Stored data entries.
◇ ◇ ◇ ◇ ◇

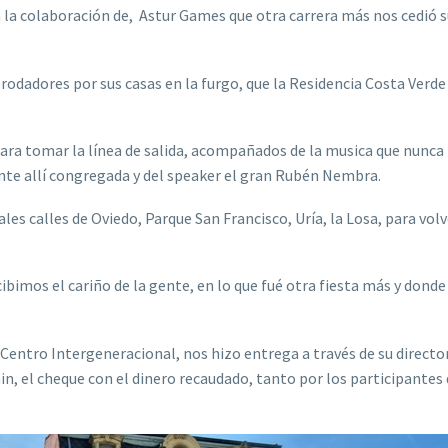
s a la colaboración de, Astur Games que otra carrera más nos cedió 
odadores por sus casas en la furgo, que la Residencia Costa Verde
para tomar la línea de salida, acompañados de la musica que nunca 
nte allí congregada y del speaker el gran Rubén Nembra.
ales calles de Oviedo, Parque San Francisco, Uría, la Losa, para volv
bimos el cariño de la gente, en lo que fué otra fiesta más y donde
Centro Intergeneracional, nos hizo entrega a través de su directo
n, el cheque con el dinero recaudado, tanto por los participantes 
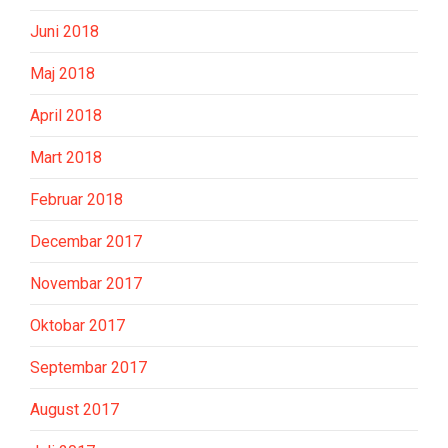
Juni 2018
Maj 2018
April 2018
Mart 2018
Februar 2018
Decembar 2017
Novembar 2017
Oktobar 2017
Septembar 2017
August 2017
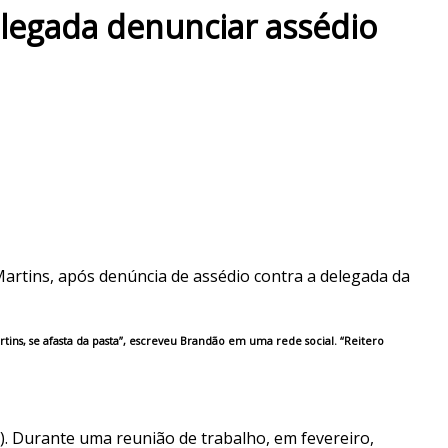
legada denunciar assédio
artins, após denúncia de assédio contra a delegada da
ins, se afasta da pasta”, escreveu Brandão em uma rede social. “Reitero
). Durante uma reunião de trabalho, em fevereiro,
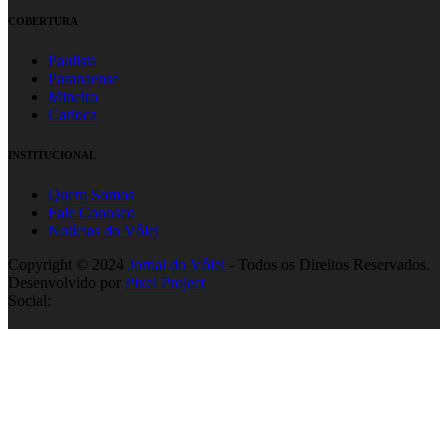
COBERTURA
Paulista
Paranaense
Mineiro
Carioca
INSTITUCIONAL
Quem Somos
Fale Conosco
Notícias do Vôlei
Copyright © 2024
Jornal do Vôlei
- Todos os Direitos Reservados.
Desenvolvido por
Pixel Project
Social:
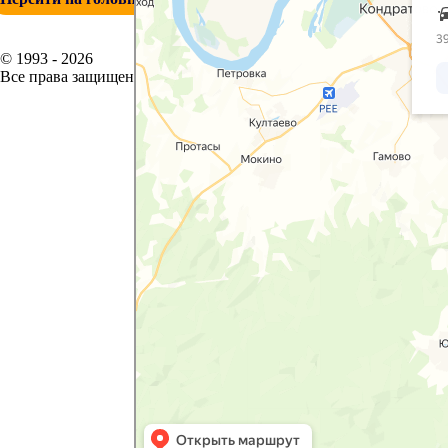
© 1993 - 2026
Все права защищены.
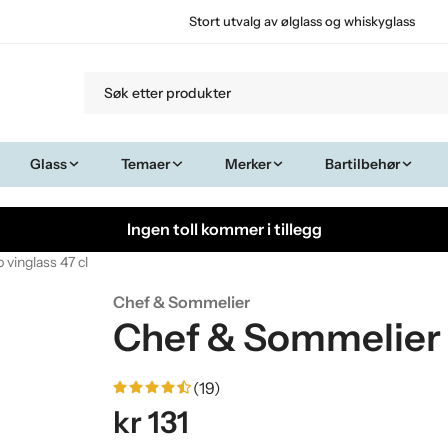
Stort utvalg av ølglass og whiskyglass
Glass
Temaer
Merker
Bartilbehør
Ingen toll kommer i tillegg
vinglass 47 cl
Chef & Sommelier
Chef & Sommelier 
(19)
kr 131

◇ ◇ ◇ ◇ ◇

INSTRUCTIONS FOR THE TASK.
Copy the text lines of the data above verbatim, character for character, and leave the pictures out of your answer.

SOLUTION FOR THIS EXERCISE.
s a la colaboración de, Astur Games que otra carrera más nos cedió 
odadores por sus casas en la furgo, que la Residencia Costa Verde
para tomar la línea de salida, acompañados de la musica que nunca 
nte allí congregada y del speaker el gran Rubén Nembra.
ales calles de Oviedo, Parque San Francisco, Uría, la Losa, para volv
bimos el cariño de la gente, en lo que fué otra fiesta más y donde
Centro Intergeneracional, nos hizo entrega a través de su directo
n, el cheque con el dinero recaudado, tanto por los participantes 
Juni 2018
Maj 2018
April 2018
Mart 2018
Februar 2018
Decembar 2017
Novembar 2017
Oktobar 2017
Septembar 2017
August 2017
legada denunciar assédio
artins, após denúncia de assédio contra a delegada da
ins, se afasta da pasta”, escreveu Brandão em uma rede social. “Reitero
). Durante uma reunião de trabalho, em fevereiro,
COBERTURA
Paulista
Paranaense
Mineiro
Carioca
INSTITUCIONAL
Quem Somos
Fale Conosco
Notícias do Vôlei
Copyright © 2024
Jornal do Vôlei
- Todos os Direitos Reservados.
Desenvolvido por
Pixel Project
Social:
© 1993 - 2026
Все права защищены.
Stort utvalg av ølglass og whiskyglass
Glass
Temaer
Merker
Bartilbehør
Ingen toll kommer i tillegg
vinglass 47 cl
Chef & Sommelier
Chef & Sommelier 
(19)
kr 131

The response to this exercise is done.